I very much appreciate this article. There has been a lot of chatter about the letter from Malloy so getting the background and rationale is very helpful. Thanks!
Excellent and informative, as usual. I was not aware of the Raftelis report – and will read it.
Thanks to LexObserver and Sophie for this thorough and valuable report. I signed the petition but was unable to attend the Monday meeting, so I have been eager to hear about the Select Board’s response. I’m glad to learn that so many other Lexington residents rallied to make sure we consider carefully any changes in committee governance, particularly in such sensitive areas as sustainability.
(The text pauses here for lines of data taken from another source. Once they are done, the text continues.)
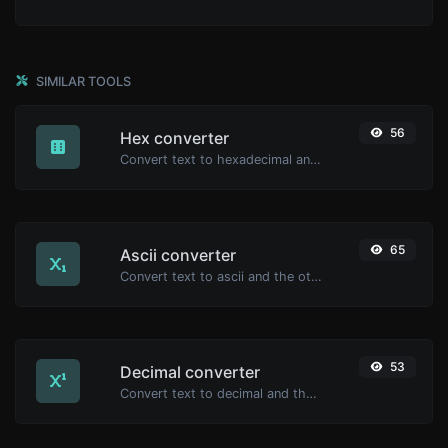
SIMILAR TOOLS
56
Hex converter
Convert text to hexadecimal and the other way for any string input.
65
Ascii converter
Convert text to ascii and the other way for any string input.
53
Decimal converter
Convert text to decimal and the other way for any string input.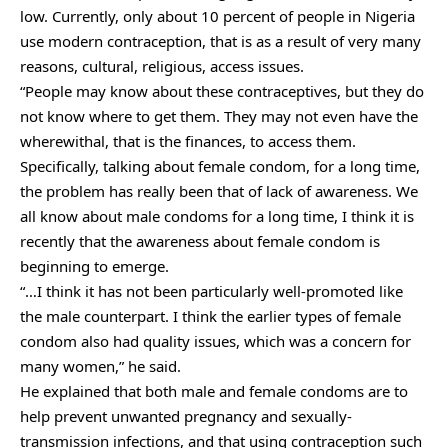
low. Currently, only about 10 percent of people in Nigeria
use modern contraception, that is as a result of very many
reasons, cultural, religious, access issues.
“People may know about these contraceptives, but they do
not know where to get them. They may not even have the
wherewithal, that is the finances, to access them.
Specifically, talking about female condom, for a long time,
the problem has really been that of lack of awareness. We
all know about male condoms for a long time, I think it is
recently that the awareness about female condom is
beginning to emerge.
“…I think it has not been particularly well-promoted like
the male counterpart. I think the earlier types of female
condom also had quality issues, which was a concern for
many women,” he said.
He explained that both male and female condoms are to
help prevent unwanted pregnancy and sexually-
transmission infections, and that using contraception such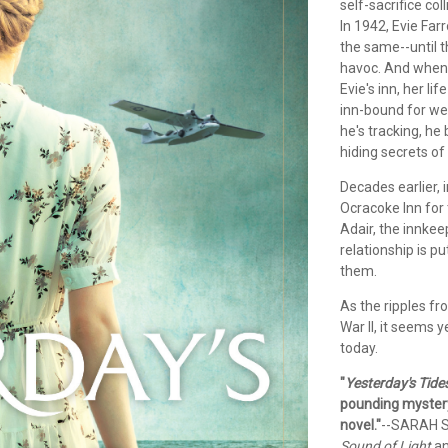
self-sacrifice co
In 1942, Evie Far
the same--until 
havoc. And when 
Evie's inn, her li
inn-bound for we
he's tracking, he
hiding secrets of
Decades earlier,
Ocracoke Inn for 
Adair, the innkee
relationship is p
them.
As the ripples fr
War II, it seems 
today.
"
Yesterday's Tide
pounding mystery,
novel."
--SARAH S
Sound of Light
a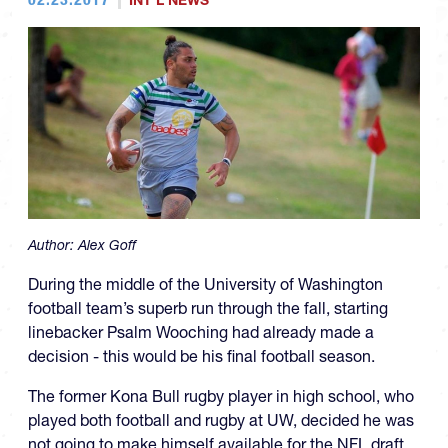
INT'L NEWS
Author:
Alex Goff
During the middle of the University of Washington
football team’s superb run through the fall, starting
linebacker Psalm Wooching had already made a
decision - this would be his final football season.
The former Kona Bull rugby player in high school, who
played both football and rugby at UW, decided he was
not going to make himself available for the NFL draft.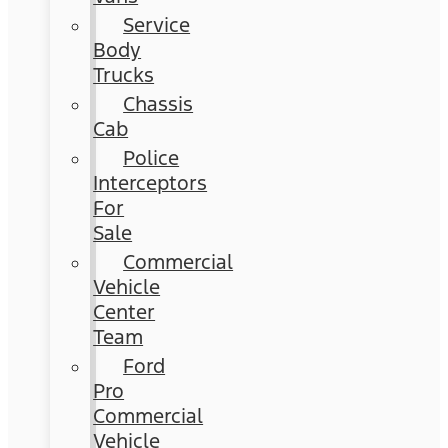
Service
Body
Trucks
Chassis
Cab
Police
Interceptors
For
Sale
Commercial
Vehicle
Center
Team
Ford
Pro
Commercial
Vehicle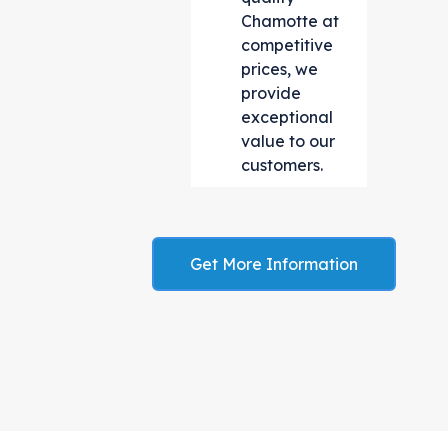
Chamotte at
competitive
prices, we
provide
exceptional
value to our
customers.
Get More Information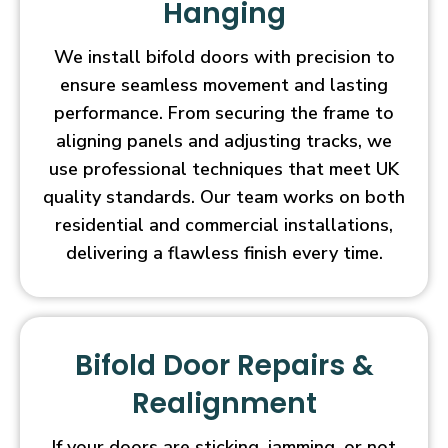
Hanging
We install bifold doors with precision to
ensure seamless movement and lasting
performance. From securing the frame to
aligning panels and adjusting tracks, we
use professional techniques that meet UK
quality standards. Our team works on both
residential and commercial installations,
delivering a flawless finish every time.
Bifold Door Repairs &
Realignment
If your doors are sticking, jamming, or not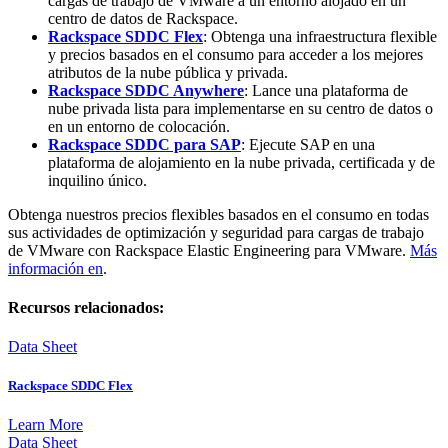
cargas de trabajo de VMware a un entorno alojado en un
centro de datos de Rackspace.
Rackspace SDDC Flex
:
Obtenga una infraestructura flexible
y precios basados en el consumo para acceder a los mejores
atributos de la nube pública y privada.
Rackspace SDDC Anywhere
: Lance una plataforma de
nube privada lista para implementarse en su centro de datos o
en un entorno de colocación.
Rackspace SDDC para SAP
: Ejecute SAP en una
plataforma de alojamiento en la nube privada, certificada y de
inquilino único.
Obtenga nuestros precios flexibles basados en el consumo en todas
sus actividades de optimización y seguridad para cargas de trabajo
de VMware con Rackspace Elastic Engineering para VMware.
Más
información en
.
Recursos relacionados:
Data Sheet
Rackspace SDDC Flex
Learn More
Data Sheet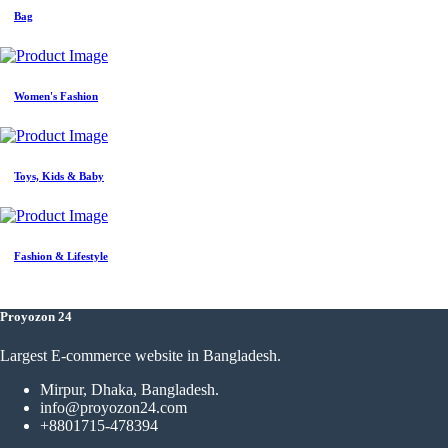
Bag
Women's Fashion
Toys, Kids & Baby
Fashion & Lifestyle
Proyozon 24
Largest E-commerce website in Bangladesh.
Mirpur, Dhaka, Bangladesh.
info@proyozon24.com
+8801715-478394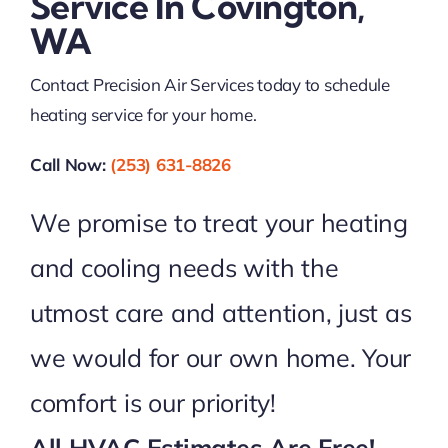
Service In Covington,
WA
Contact Precision Air Services today to schedule
heating service for your home.
Call Now:
(253) 631-8826
We promise to treat your heating
and cooling needs with the
utmost care and attention, just as
we would for our own home. Your
comfort is our priority!
All HVAC Estimates Are Free!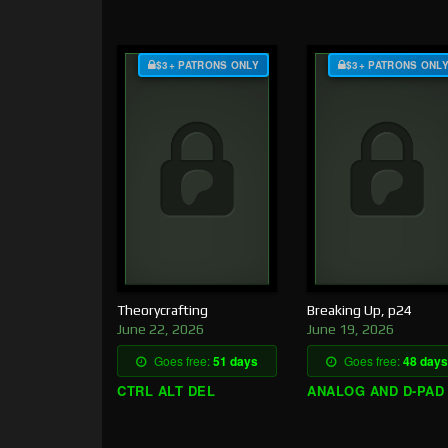
$3+ PATRONS ONLY
$3+ PATRONS ONL
Theorycrafting
Breaking Up, p24
June 22, 2026
June 19, 2026
Goes free:
51 days
Goes free:
48 days
CTRL ALT DEL
ANALOG AND D-PAD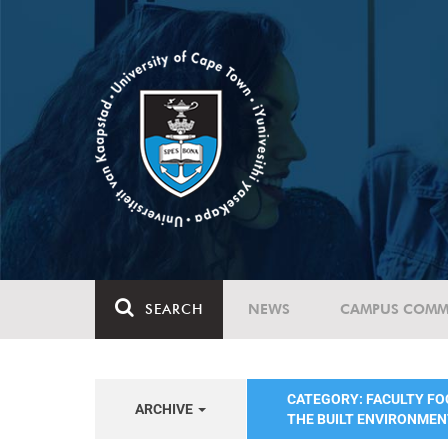
SEARCH
NEWS
CAMPUS COMM
CATEGORY: FACULTY FO
ARCHIVE
THE BUILT ENVIRONME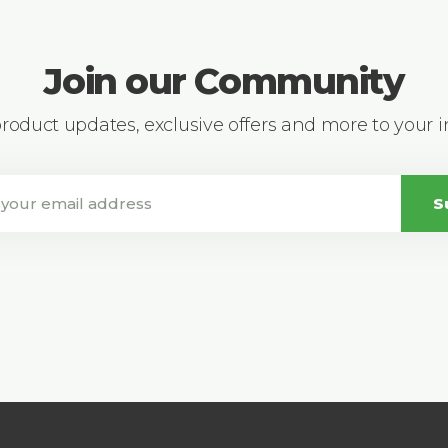
Join our Community
 product updates, exclusive offers and more to your 
S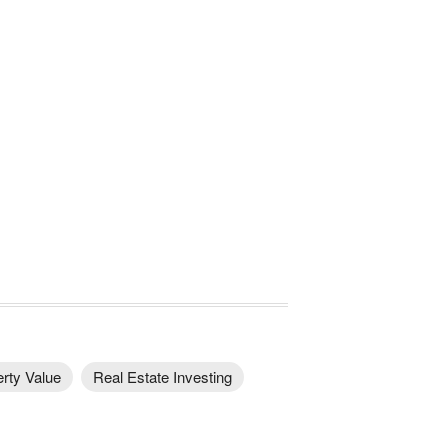
rty Value
Real Estate Investing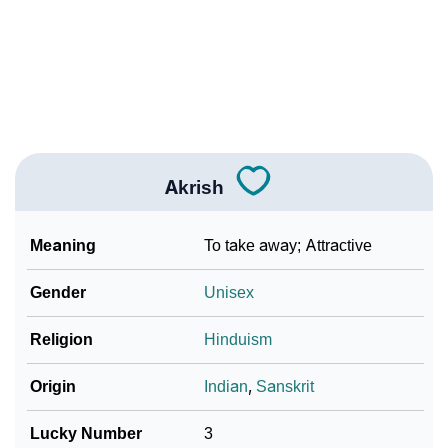
❯
Akrish In Fancy Fonts
❯
Adorable ‘Akrish’ Wallpapers To Share
How To Communicate The Name Akrish In Sign
❯
Languages
❯
Name Numerology For Akrish
Akrish
❯
Baby Name Lists Containing Akrish
Meaning
To take away; Attractive
❯
Frequently Asked Questions
Gender
Unisex
❯
Look Up For Many More Names
Religion
Hinduism
❯
Phonemic Representation Of Akrish
Origin
Indian
,
Sanskrit
Community Experiences
Lucky Number
3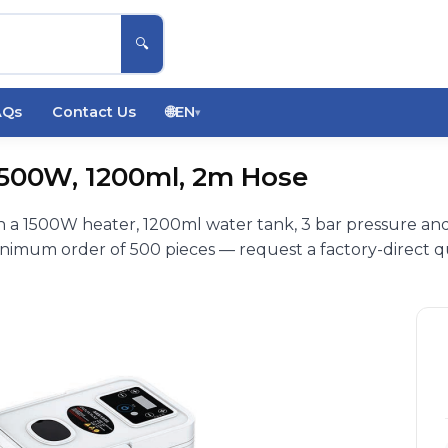
🔍
AQs
Contact Us
🌐
EN
▾
1500W, 1200ml, 2m Hose
 a 1500W heater, 1200ml water tank, 3 bar pressure an
inimum order of 500 pieces — request a factory-direct q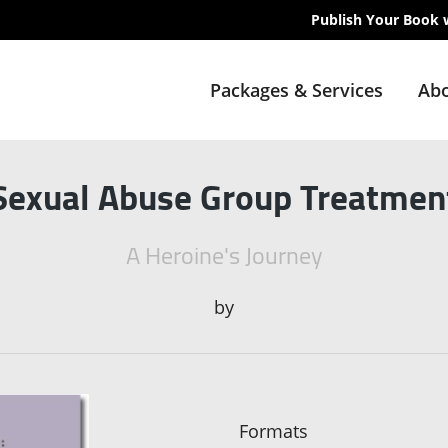
Publish Your Book 
Packages & Services
Abo
Sexual Abuse Group Treatmen
A Heroine's Journey
by
Formats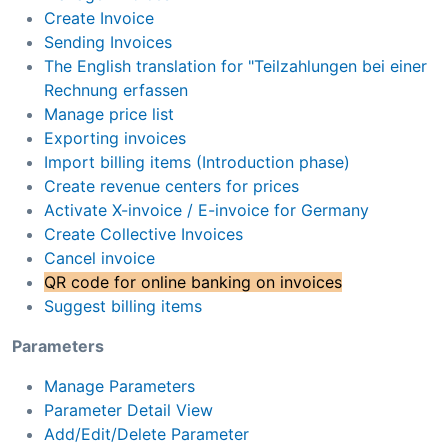
Create Invoice
Sending Invoices
The English translation for "Teilzahlungen bei einer
Rechnung erfassen
Manage price list
Exporting invoices
Import billing items (Introduction phase)
Create revenue centers for prices
Activate X-invoice / E-invoice for Germany
Create Collective Invoices
Cancel invoice
QR code for online banking on invoices
Suggest billing items
Parameters
Manage Parameters
Parameter Detail View
Add/Edit/Delete Parameter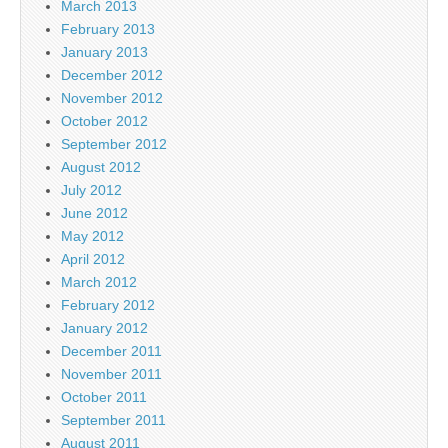
March 2013
February 2013
January 2013
December 2012
November 2012
October 2012
September 2012
August 2012
July 2012
June 2012
May 2012
April 2012
March 2012
February 2012
January 2012
December 2011
November 2011
October 2011
September 2011
August 2011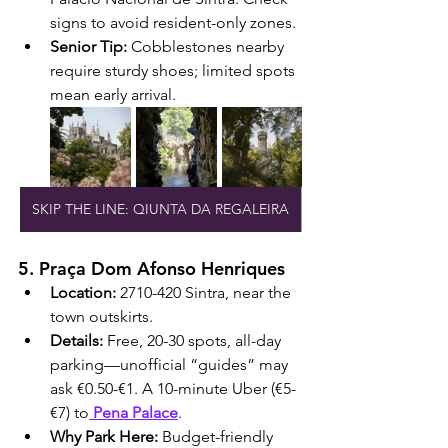
signs to avoid resident-only zones.
Senior Tip:
 Cobblestones nearby 
require sturdy shoes; limited spots 
mean early arrival.
SKIP THE LINE: QIUNTA DA REGALEIRA
5. Praça Dom Afonso Henriques
Location:
 2710-420 Sintra, near the 
town outskirts.
Details:
 Free, 20-30 spots, all-day 
parking—unofficial “guides” may 
ask €0.50-€1. A 10-minute Uber (€5-
€7) to
 Pena Palace
.
Why Park Here:
 Budget-friendly 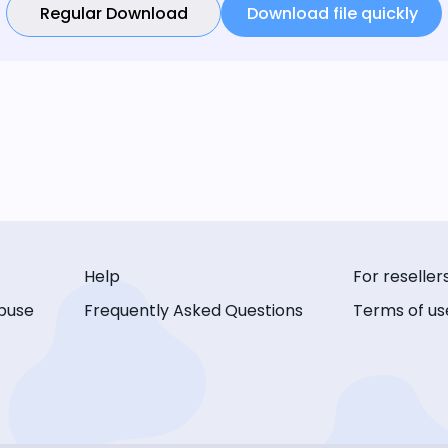
Regular Download
Download file quickly
Help
For reseller
buse
Frequently Asked Questions
Terms of us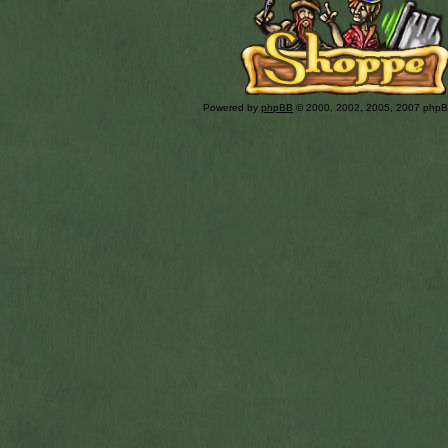
Powered by
phpBB
© 2000, 2002, 2005, 2007 php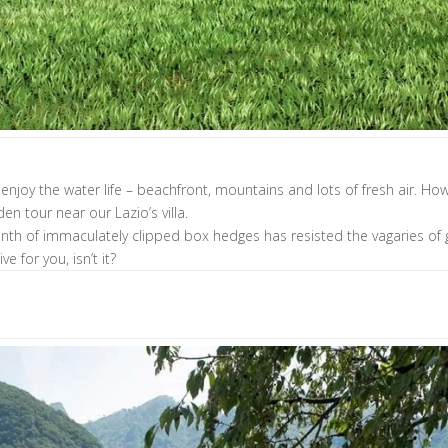
nd enjoy the water life – beachfront, mountains and lots of fresh air. 
en tour near our Lazio’s villa.
byrinth of immaculately clipped box hedges has resisted the vagaries
e for you, isn’t it?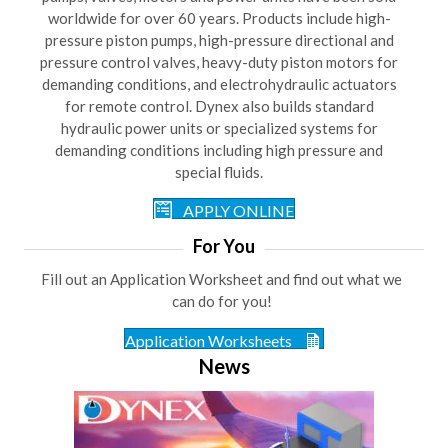
worldwide for over 60 years. Products include high-
pressure piston pumps, high-pressure directional and
pressure control valves, heavy-duty piston motors for
demanding conditions, and electrohydraulic actuators
for remote control. Dynex also builds standard
hydraulic power units or specialized systems for
demanding conditions including high pressure and
special fluids.
APPLY ONLINE
For You
Fill out an Application Worksheet and find out what we
can do for you!
Application Worksheets
News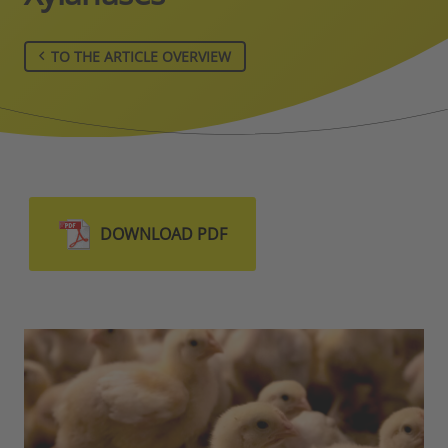
TO THE ARTICLE OVERVIEW
DOWNLOAD PDF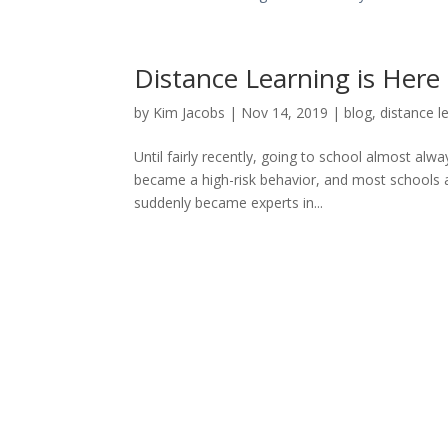
Distance Learning is Here 
by
Kim Jacobs
|
Nov 14, 2019
|
blog
,
distance l
Until fairly recently, going to school almost alw
became a high-risk behavior, and most schools a
suddenly became experts in...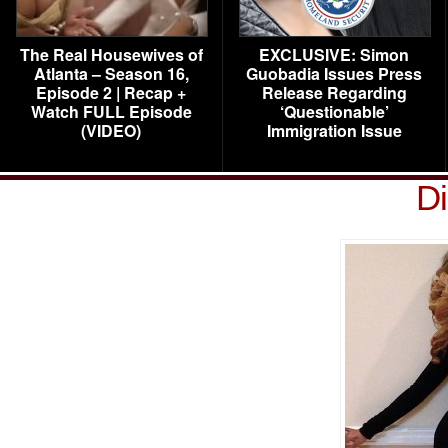
The Real Housewives of
EXCLUSIVE: Simon
Atlanta – Season 16,
Guobadia Issues Press
Episode 2 | Recap +
Release Regarding
Watch FULL Episode
‘Questionable’
(VIDEO)
Immigration Issue
D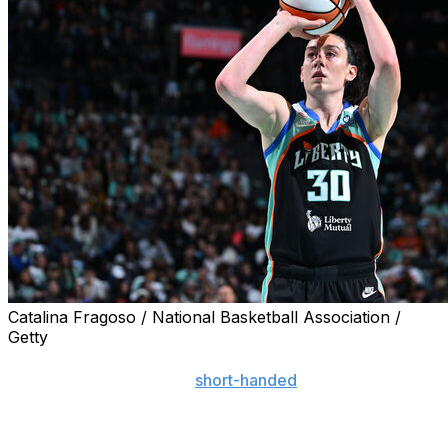
Catalina Fragoso / National Basketball Association /
Getty
NEW YORK (AP) — Breanna Stewart had 31 points and
10 rebounds to help the
short-handed
New York Liberty
open their season with a 106-75 rout of the Connecticut
Sun on Friday night.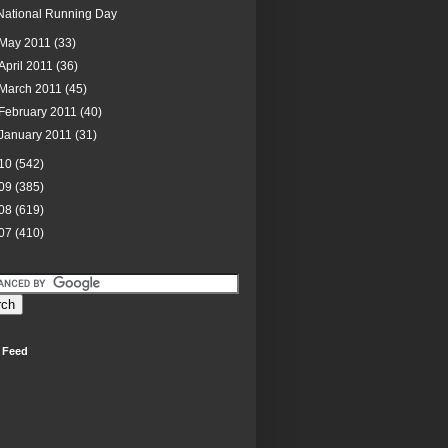
National Running Day
May 2011
(33)
April 2011
(36)
March 2011
(45)
February 2011
(40)
January 2011
(31)
10
(542)
09
(385)
08
(619)
07
(410)
 Feed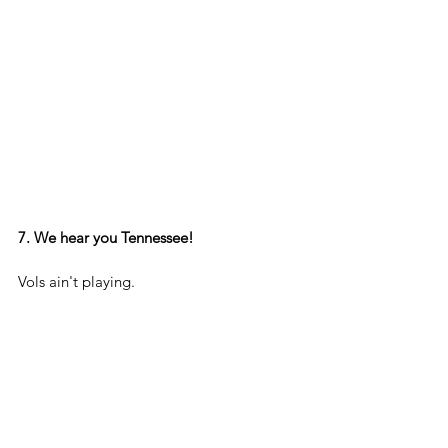
7. We hear you Tennessee!
Vols ain't playing.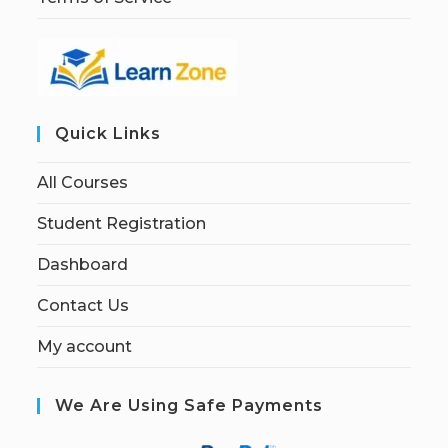
Quick Links
All Courses
Student Registration
Dashboard
Contact Us
My account
We Are Using Safe Payments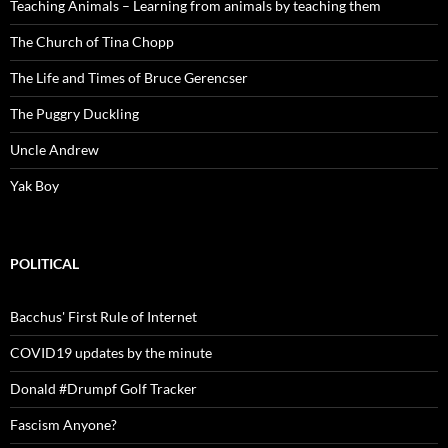
Teaching Animals – Learning from animals by teaching them
The Church of Tina Chopp
The Life and Times of Bruce Gerencser
The Puggry Duckling
Uncle Andrew
Yak Boy
POLITICAL
Bacchus' First Rule of Internet
COVID19 updates by the minute
Donald #Drumpf Golf Tracker
Fascism Anyone?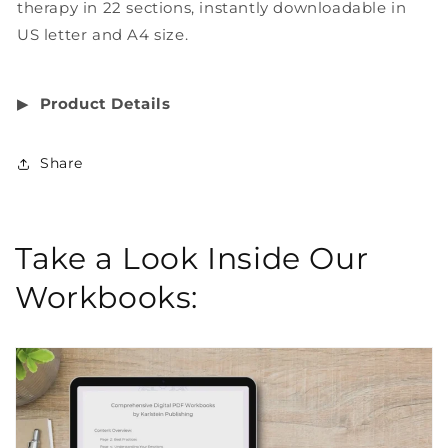
therapy in 22 sections, instantly downloadable in
US letter and A4 size.
▶︎
Product Details
Share
Take a Look Inside Our
Workbooks: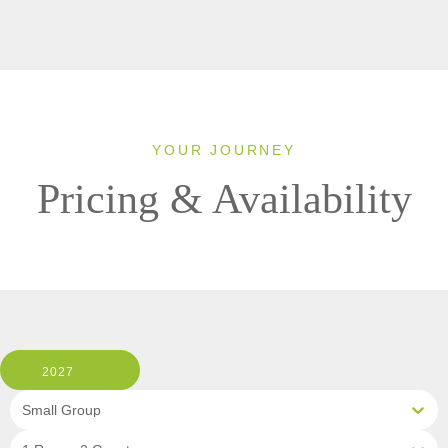
YOUR JOURNEY
Pricing & Availability
2027
Small Group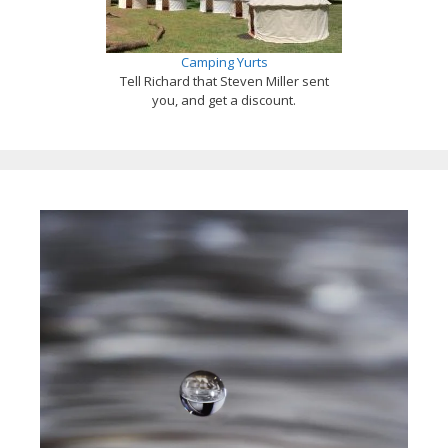
Camping Yurts
Tell Richard that Steven Miller sent
you, and get a discount.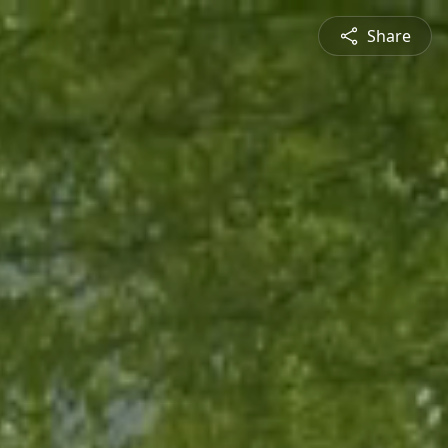
Share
Thank you for a clear explanation about the issues surrounding committee status. There was a lot of flurry and it was a bit alarmist. This article helps me get a better perspective on the issues.
Thank you so much
Wish I knew about and gotten and read the Raftelis report
Reading your comments makes me feel that every one is wishing well but hopefully when such interesting report comes out in future that citizens and specially town members and members of boards are aware of it
Most likely was done but may be I did not look at it
Thank you again
Dinesh Patel
Precinct 6 tm
I just read the Raftelis report. While the implication is that committee work is onerous and time consuming, the alternative is having a less involved citizenry. A centralized bureaucracy may be more efficient, but it is not more democratic. I saw no mention of the immeasurable benefit to community cohesion that direct involvement provides. Just because it isn’t easily measured does not mean it is without value.
I am appreciative of the Lexington Observer, as the transparency of Lexington town government has suffered without local reporting, and has already increased.